Since keeping mum is hard for me...
Aha, but as far as I can tell this was always something of a myth. In a recent Gallup poll Sanders had a favorability lead among non-white voters of 15 points, and it's nothing new. Sanders was handicapped in the primaries because of lack of name recognition. That won't be a problem anymore, as you say below.
Not many will hold Warren's ancestry gaffe against her besides Republicans, pundits, and some activists who were already dissatisfied with her policies. Men hate Warren, but most of the plausible contenders are women. The one notable aspect is that it signals a certain lack of acumen - but we don't need to speculate, we're about to see everyone's decision-making on display.
Exactly why I said, don't hold your assumptions too dear. Wait for primary season for matters to unfold. Don't feel locked into a candidate yet (preferences are OK).

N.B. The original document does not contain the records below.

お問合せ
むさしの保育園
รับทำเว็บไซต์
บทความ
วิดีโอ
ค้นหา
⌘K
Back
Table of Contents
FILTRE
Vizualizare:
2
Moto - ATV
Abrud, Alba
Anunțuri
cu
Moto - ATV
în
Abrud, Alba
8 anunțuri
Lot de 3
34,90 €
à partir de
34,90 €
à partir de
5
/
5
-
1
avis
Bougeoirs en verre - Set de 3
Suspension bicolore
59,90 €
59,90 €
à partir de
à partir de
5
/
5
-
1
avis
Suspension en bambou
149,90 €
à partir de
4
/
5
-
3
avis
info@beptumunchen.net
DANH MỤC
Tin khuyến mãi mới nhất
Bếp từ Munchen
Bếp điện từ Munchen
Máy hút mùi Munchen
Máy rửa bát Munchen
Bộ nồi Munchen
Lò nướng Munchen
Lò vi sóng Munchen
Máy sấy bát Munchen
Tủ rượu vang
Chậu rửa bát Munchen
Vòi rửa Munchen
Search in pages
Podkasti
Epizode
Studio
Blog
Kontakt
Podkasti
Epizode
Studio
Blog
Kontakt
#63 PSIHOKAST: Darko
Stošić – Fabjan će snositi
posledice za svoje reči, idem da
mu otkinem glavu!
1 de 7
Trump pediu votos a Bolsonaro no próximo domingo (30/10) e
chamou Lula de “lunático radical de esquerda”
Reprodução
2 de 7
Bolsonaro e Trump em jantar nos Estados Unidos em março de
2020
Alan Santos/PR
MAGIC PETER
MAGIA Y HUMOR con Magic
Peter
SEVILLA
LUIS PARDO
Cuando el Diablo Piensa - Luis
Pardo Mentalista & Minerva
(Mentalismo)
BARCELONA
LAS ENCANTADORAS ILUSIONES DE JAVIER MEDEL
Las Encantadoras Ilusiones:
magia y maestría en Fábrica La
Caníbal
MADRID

Warren-Harris-Gillibrand are ~ as candidates. It's just a matter of competing niches.
Warren: Taxation and finance reform with an aperitif of class warfare
Harris: Criminal justice reform
Gillibrand: Gender issues
By "niche" I mean marginal emphasis. Of course all of them are offering something on all of the above. Gillibrand appears to support slightly stronger bail reform than Harris does, Harris proposes middle class tax credits on a scale Warren doesn't, etc. They all support Medicare for All at least. Otherwise, Warren is pretty center-left. After all, she does admire capitalism and exited the Republican Party in the '90s because she didn't think they were correctly supporting the market. Don't credit Republican glib provocations like "The Kulaks Must Be Liquidated as a Class." (Billionaires aren't kulaks, they're royals.)
Everyone will go further left as the season advances. So, wait and see.